### Listed entries
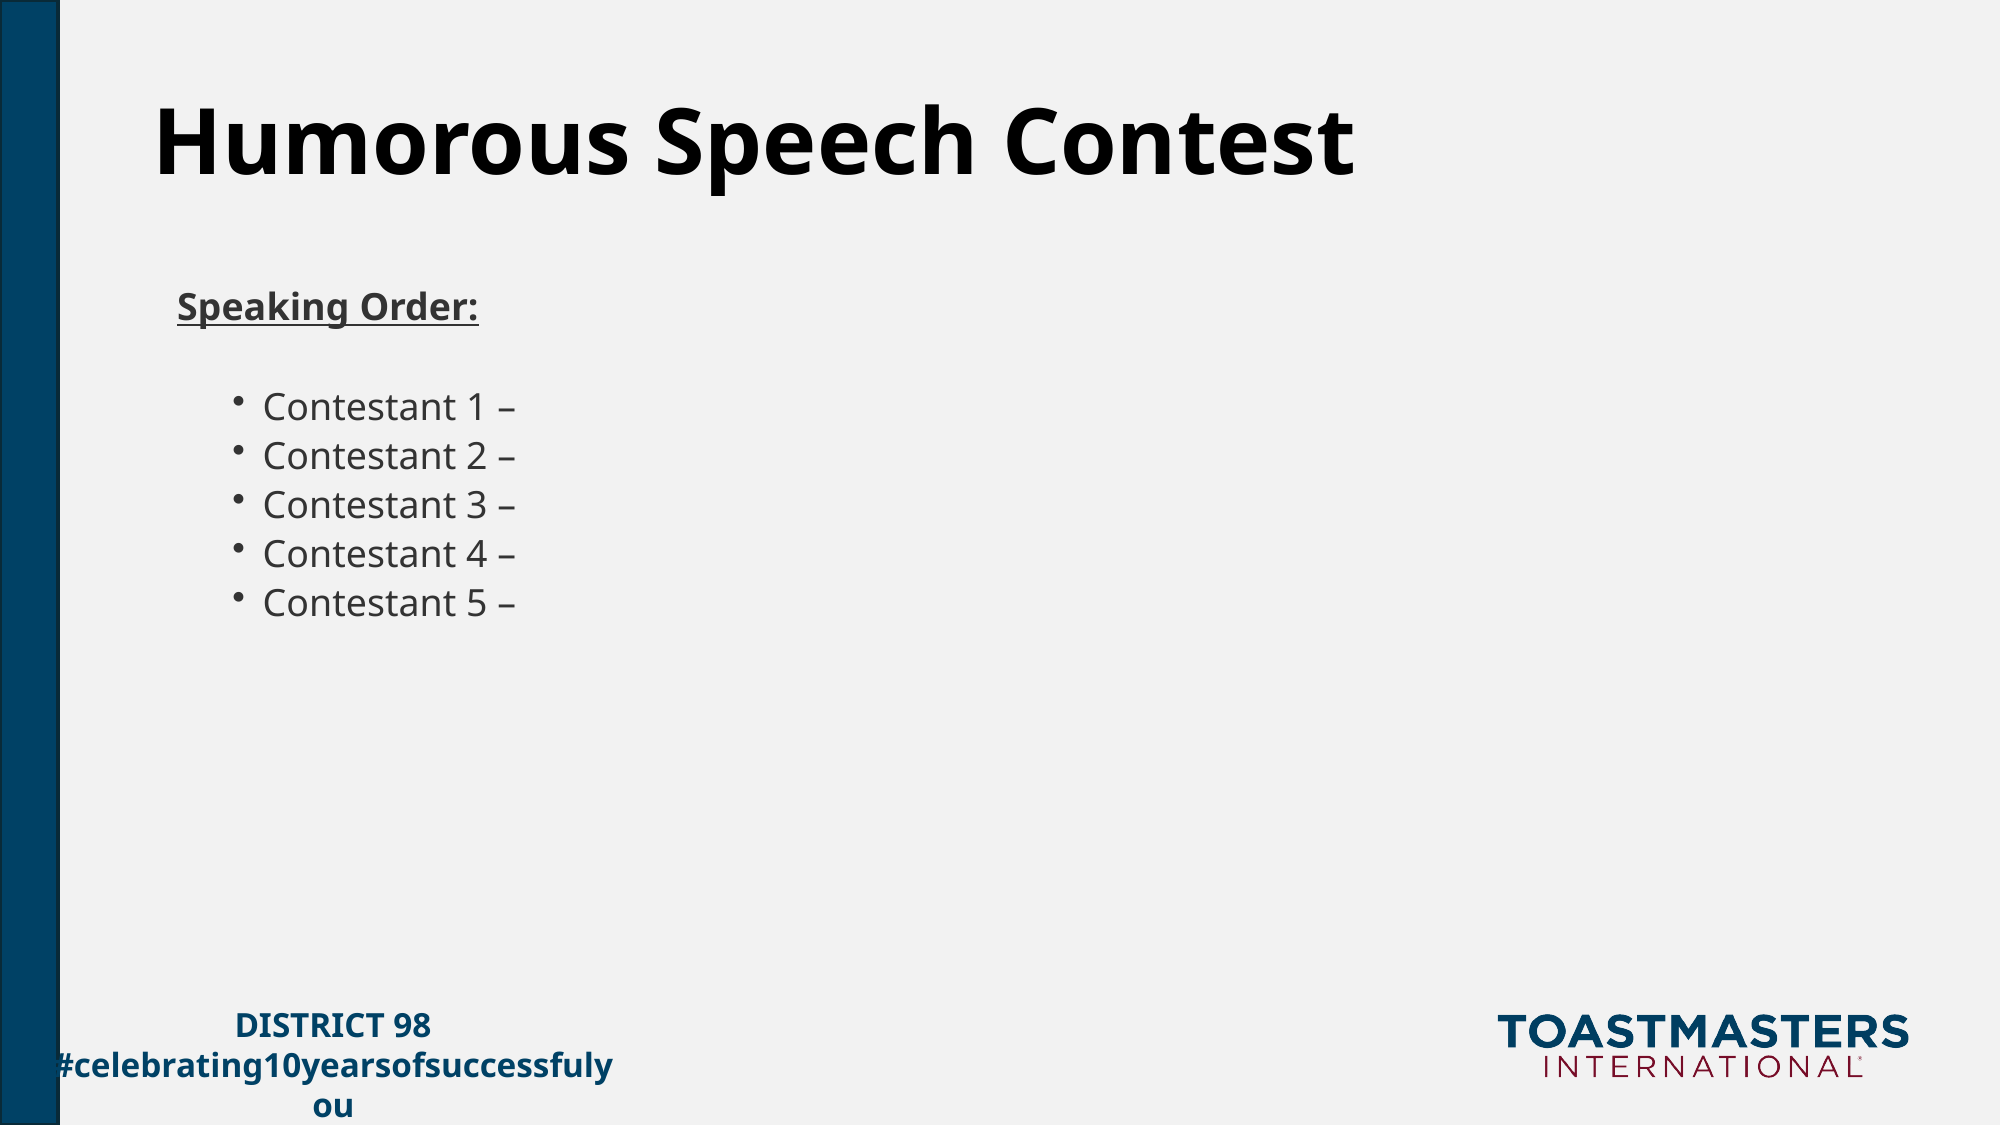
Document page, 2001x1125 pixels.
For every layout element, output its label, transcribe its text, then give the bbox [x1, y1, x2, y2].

picture [1383, 631, 2000, 1125]
text_box Speaking Order: Contestant 1 – Contestant 2 – Contestant 3 – Contestant 4 – Contestant 5 – [175, 268, 854, 625]
text_box DISTRICT 98 #celebrating10yearsofsuccessfulyou [28, 996, 638, 1125]
title Humorous Speech Contest [137, 59, 1944, 229]
text_box [0, 0, 60, 1125]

### Task details
Each line in the records above should be reproduced exactly; images are not copied.

### Output below
Document page, 2001x1125 pixels.
For every layout element, output its label, transcribe its text, then give the bbox [x1, y1, x2, y2].

picture [1383, 631, 2000, 1125]
text_box Speaking Order: Contestant 1 – Contestant 2 – Contestant 3 – Contestant 4 – Contestant 5 – [175, 268, 854, 625]
text_box DISTRICT 98 #celebrating10yearsofsuccessfulyou [28, 996, 638, 1125]
title Humorous Speech Contest [137, 59, 1944, 229]
text_box [0, 0, 60, 1125]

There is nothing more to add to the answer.